(Problem details)
Output the material exactly, keeping every line intact.

........

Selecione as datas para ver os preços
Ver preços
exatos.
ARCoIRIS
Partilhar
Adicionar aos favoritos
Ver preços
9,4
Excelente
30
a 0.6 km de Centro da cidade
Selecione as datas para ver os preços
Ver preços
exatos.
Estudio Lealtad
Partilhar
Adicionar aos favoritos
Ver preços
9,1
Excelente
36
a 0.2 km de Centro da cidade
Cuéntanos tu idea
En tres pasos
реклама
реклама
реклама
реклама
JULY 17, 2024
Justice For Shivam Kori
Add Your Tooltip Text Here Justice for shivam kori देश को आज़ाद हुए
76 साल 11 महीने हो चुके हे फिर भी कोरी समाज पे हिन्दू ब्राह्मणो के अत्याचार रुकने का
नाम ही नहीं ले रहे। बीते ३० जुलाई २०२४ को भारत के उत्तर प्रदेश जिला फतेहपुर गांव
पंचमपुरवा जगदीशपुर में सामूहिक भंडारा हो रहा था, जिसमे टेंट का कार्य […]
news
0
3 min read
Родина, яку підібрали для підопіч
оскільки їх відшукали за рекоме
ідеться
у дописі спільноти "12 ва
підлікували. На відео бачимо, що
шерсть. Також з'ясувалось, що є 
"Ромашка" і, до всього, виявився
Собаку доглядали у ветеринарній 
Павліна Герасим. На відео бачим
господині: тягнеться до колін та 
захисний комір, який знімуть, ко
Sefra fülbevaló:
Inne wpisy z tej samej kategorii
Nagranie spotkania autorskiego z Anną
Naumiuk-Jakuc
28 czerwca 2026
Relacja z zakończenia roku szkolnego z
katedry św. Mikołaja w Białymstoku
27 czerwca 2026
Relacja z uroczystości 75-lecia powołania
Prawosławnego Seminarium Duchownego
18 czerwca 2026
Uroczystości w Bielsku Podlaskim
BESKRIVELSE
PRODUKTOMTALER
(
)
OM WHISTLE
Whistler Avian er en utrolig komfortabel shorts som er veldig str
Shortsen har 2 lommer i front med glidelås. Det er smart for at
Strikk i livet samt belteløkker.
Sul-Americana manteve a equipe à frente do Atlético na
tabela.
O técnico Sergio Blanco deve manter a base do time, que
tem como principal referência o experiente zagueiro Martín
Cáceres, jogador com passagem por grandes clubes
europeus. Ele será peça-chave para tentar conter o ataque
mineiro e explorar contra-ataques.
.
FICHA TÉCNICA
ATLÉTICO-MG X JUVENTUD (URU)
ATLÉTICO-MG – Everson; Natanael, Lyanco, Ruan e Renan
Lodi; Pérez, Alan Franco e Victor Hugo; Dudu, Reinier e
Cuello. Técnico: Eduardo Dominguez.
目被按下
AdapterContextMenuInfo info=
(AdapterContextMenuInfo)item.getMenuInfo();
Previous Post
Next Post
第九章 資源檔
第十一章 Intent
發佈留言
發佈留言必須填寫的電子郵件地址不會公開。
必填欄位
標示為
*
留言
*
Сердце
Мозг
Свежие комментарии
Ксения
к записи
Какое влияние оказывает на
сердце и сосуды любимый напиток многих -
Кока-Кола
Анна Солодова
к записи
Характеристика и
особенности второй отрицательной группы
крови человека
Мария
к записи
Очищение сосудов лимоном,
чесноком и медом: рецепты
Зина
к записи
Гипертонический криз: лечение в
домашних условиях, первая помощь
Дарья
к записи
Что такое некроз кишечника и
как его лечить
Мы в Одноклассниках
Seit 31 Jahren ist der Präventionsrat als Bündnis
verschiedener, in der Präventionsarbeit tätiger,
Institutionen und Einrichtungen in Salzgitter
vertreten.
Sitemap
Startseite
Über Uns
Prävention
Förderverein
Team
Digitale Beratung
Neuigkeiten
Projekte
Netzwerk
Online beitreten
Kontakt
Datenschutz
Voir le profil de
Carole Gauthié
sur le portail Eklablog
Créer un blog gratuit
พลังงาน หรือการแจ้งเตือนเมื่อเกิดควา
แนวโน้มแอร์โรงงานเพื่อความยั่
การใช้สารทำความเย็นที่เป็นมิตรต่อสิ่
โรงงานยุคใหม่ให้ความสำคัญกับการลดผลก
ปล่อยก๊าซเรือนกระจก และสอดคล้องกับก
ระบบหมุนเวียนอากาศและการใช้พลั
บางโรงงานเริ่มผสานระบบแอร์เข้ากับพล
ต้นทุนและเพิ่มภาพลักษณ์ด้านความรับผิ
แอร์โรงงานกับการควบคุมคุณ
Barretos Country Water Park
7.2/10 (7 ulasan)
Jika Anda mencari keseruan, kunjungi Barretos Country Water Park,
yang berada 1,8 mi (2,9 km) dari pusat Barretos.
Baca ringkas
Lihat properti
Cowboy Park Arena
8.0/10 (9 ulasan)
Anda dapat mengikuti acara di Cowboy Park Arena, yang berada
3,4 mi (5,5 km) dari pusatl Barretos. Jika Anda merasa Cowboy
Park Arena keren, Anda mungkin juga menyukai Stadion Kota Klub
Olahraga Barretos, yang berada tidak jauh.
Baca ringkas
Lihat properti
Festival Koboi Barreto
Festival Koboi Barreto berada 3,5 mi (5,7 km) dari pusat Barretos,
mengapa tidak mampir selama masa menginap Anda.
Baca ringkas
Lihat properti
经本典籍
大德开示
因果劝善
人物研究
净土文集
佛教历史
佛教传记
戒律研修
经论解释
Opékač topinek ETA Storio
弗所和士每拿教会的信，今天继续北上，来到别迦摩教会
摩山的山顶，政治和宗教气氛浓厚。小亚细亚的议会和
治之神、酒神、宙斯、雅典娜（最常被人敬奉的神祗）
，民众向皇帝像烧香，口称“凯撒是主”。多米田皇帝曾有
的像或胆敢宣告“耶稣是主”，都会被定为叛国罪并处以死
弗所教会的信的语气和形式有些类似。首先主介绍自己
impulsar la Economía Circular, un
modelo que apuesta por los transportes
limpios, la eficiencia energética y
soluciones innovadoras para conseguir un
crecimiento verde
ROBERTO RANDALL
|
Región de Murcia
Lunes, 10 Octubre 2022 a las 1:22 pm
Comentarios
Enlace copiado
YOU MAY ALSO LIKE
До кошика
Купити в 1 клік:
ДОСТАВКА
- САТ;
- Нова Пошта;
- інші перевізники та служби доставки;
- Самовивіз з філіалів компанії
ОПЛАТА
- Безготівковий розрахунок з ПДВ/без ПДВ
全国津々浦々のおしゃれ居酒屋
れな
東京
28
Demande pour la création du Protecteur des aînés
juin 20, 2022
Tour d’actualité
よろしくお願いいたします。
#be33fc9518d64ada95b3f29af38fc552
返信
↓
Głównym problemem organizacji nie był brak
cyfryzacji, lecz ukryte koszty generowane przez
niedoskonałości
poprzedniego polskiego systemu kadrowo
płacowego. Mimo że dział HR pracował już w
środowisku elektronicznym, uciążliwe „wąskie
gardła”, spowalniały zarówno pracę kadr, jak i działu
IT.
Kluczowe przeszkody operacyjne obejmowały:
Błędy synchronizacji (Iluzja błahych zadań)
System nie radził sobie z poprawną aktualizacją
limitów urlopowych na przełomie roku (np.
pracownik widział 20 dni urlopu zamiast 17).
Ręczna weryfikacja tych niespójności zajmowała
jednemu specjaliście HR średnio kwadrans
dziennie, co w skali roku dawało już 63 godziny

........

(Solution below)
Selecione as datas para ver os preços
Ver preços
exatos.
ARCoIRIS
Partilhar
Adicionar aos favoritos
Ver preços
9,4
Excelente
30
a 0.6 km de Centro da cidade
Selecione as datas para ver os preços
Ver preços
exatos.
Estudio Lealtad
Partilhar
Adicionar aos favoritos
Ver preços
9,1
Excelente
36
a 0.2 km de Centro da cidade
Cuéntanos tu idea
En tres pasos
реклама
реклама
реклама
реклама
JULY 17, 2024
Justice For Shivam Kori
Add Your Tooltip Text Here Justice for shivam kori देश को आज़ाद हुए
76 साल 11 महीने हो चुके हे फिर भी कोरी समाज पे हिन्दू ब्राह्मणो के अत्याचार रुकने का
नाम ही नहीं ले रहे। बीते ३० जुलाई २०२४ को भारत के उत्तर प्रदेश जिला फतेहपुर गांव
पंचमपुरवा जगदीशपुर में सामूहिक भंडारा हो रहा था, जिसमे टेंट का कार्य […]
news
0
3 min read
Родина, яку підібрали для підопіч
оскільки їх відшукали за рекоме
ідеться
у дописі спільноти "12 ва
підлікували. На відео бачимо, що
шерсть. Також з'ясувалось, що є 
"Ромашка" і, до всього, виявився
Собаку доглядали у ветеринарній 
Павліна Герасим. На відео бачим
господині: тягнеться до колін та 
захисний комір, який знімуть, ко
Sefra fülbevaló:
Inne wpisy z tej samej kategorii
Nagranie spotkania autorskiego z Anną
Naumiuk-Jakuc
28 czerwca 2026
Relacja z zakończenia roku szkolnego z
katedry św. Mikołaja w Białymstoku
27 czerwca 2026
Relacja z uroczystości 75-lecia powołania
Prawosławnego Seminarium Duchownego
18 czerwca 2026
Uroczystości w Bielsku Podlaskim
BESKRIVELSE
PRODUKTOMTALER
(
)
OM WHISTLE
Whistler Avian er en utrolig komfortabel shorts som er veldig str
Shortsen har 2 lommer i front med glidelås. Det er smart for at
Strikk i livet samt belteløkker.
Sul-Americana manteve a equipe à frente do Atlético na
tabela.
O técnico Sergio Blanco deve manter a base do time, que
tem como principal referência o experiente zagueiro Martín
Cáceres, jogador com passagem por grandes clubes
europeus. Ele será peça-chave para tentar conter o ataque
mineiro e explorar contra-ataques.
.
FICHA TÉCNICA
ATLÉTICO-MG X JUVENTUD (URU)
ATLÉTICO-MG – Everson; Natanael, Lyanco, Ruan e Renan
Lodi; Pérez, Alan Franco e Victor Hugo; Dudu, Reinier e
Cuello. Técnico: Eduardo Dominguez.
目被按下
AdapterContextMenuInfo info=
(AdapterContextMenuInfo)item.getMenuInfo();
Previous Post
Next Post
第九章 資源檔
第十一章 Intent
發佈留言
發佈留言必須填寫的電子郵件地址不會公開。
必填欄位
標示為
*
留言
*
Сердце
Мозг
Свежие комментарии
Ксения
к записи
Какое влияние оказывает на
сердце и сосуды любимый напиток многих -
Кока-Кола
Анна Солодова
к записи
Характеристика и
особенности второй отрицательной группы
крови человека
Мария
к записи
Очищение сосудов лимоном,
чесноком и медом: рецепты
Зина
к записи
Гипертонический криз: лечение в
домашних условиях, первая помощь
Дарья
к записи
Что такое некроз кишечника и
как его лечить
Мы в Одноклассниках
Seit 31 Jahren ist der Präventionsrat als Bündnis
verschiedener, in der Präventionsarbeit tätiger,
Institutionen und Einrichtungen in Salzgitter
vertreten.
Sitemap
Startseite
Über Uns
Prävention
Förderverein
Team
Digitale Beratung
Neuigkeiten
Projekte
Netzwerk
Online beitreten
Kontakt
Datenschutz
Voir le profil de
Carole Gauthié
sur le portail Eklablog
Créer un blog gratuit
พลังงาน หรือการแจ้งเตือนเมื่อเกิดควา
แนวโน้มแอร์โรงงานเพื่อความยั่
การใช้สารทำความเย็นที่เป็นมิตรต่อสิ่
โรงงานยุคใหม่ให้ความสำคัญกับการลดผลก
ปล่อยก๊าซเรือนกระจก และสอดคล้องกับก
ระบบหมุนเวียนอากาศและการใช้พลั
บางโรงงานเริ่มผสานระบบแอร์เข้ากับพล
ต้นทุนและเพิ่มภาพลักษณ์ด้านความรับผิ
แอร์โรงงานกับการควบคุมคุณ
Barretos Country Water Park
7.2/10 (7 ulasan)
Jika Anda mencari keseruan, kunjungi Barretos Country Water Park,
yang berada 1,8 mi (2,9 km) dari pusat Barretos.
Baca ringkas
Lihat properti
Cowboy Park Arena
8.0/10 (9 ulasan)
Anda dapat mengikuti acara di Cowboy Park Arena, yang berada
3,4 mi (5,5 km) dari pusatl Barretos. Jika Anda merasa Cowboy
Park Arena keren, Anda mungkin juga menyukai Stadion Kota Klub
Olahraga Barretos, yang berada tidak jauh.
Baca ringkas
Lihat properti
Festival Koboi Barreto
Festival Koboi Barreto berada 3,5 mi (5,7 km) dari pusat Barretos,
mengapa tidak mampir selama masa menginap Anda.
Baca ringkas
Lihat properti
经本典籍
大德开示
因果劝善
人物研究
净土文集
佛教历史
佛教传记
戒律研修
经论解释
Opékač topinek ETA Storio
弗所和士每拿教会的信，今天继续北上，来到别迦摩教会
摩山的山顶，政治和宗教气氛浓厚。小亚细亚的议会和
治之神、酒神、宙斯、雅典娜（最常被人敬奉的神祗）
，民众向皇帝像烧香，口称“凯撒是主”。多米田皇帝曾有
的像或胆敢宣告“耶稣是主”，都会被定为叛国罪并处以死
弗所教会的信的语气和形式有些类似。首先主介绍自己
impulsar la Economía Circular, un
modelo que apuesta por los transportes
limpios, la eficiencia energética y
soluciones innovadoras para conseguir un
crecimiento verde
ROBERTO RANDALL
|
Región de Murcia
Lunes, 10 Octubre 2022 a las 1:22 pm
Comentarios
Enlace copiado
YOU MAY ALSO LIKE
До кошика
Купити в 1 клік:
ДОСТАВКА
- САТ;
- Нова Пошта;
- інші перевізники та служби доставки;
- Самовивіз з філіалів компанії
ОПЛАТА
- Безготівковий розрахунок з ПДВ/без ПДВ
全国津々浦々のおしゃれ居酒屋
れな
東京
28
Demande pour la création du Protecteur des aînés
juin 20, 2022
Tour d’actualité
よろしくお願いいたします。
#be33fc9518d64ada95b3f29af38fc552
返信
↓
Głównym problemem organizacji nie był brak
cyfryzacji, lecz ukryte koszty generowane przez
niedoskonałości
poprzedniego polskiego systemu kadrowo
płacowego. Mimo że dział HR pracował już w
środowisku elektronicznym, uciążliwe „wąskie
gardła”, spowalniały zarówno pracę kadr, jak i działu
IT.
Kluczowe przeszkody operacyjne obejmowały:
Błędy synchronizacji (Iluzja błahych zadań)
System nie radził sobie z poprawną aktualizacją
limitów urlopowych na przełomie roku (np.
pracownik widział 20 dni urlopu zamiast 17).
Ręczna weryfikacja tych niespójności zajmowała
jednemu specjaliście HR średnio kwadrans
dziennie, co w skali roku dawało już 63 godziny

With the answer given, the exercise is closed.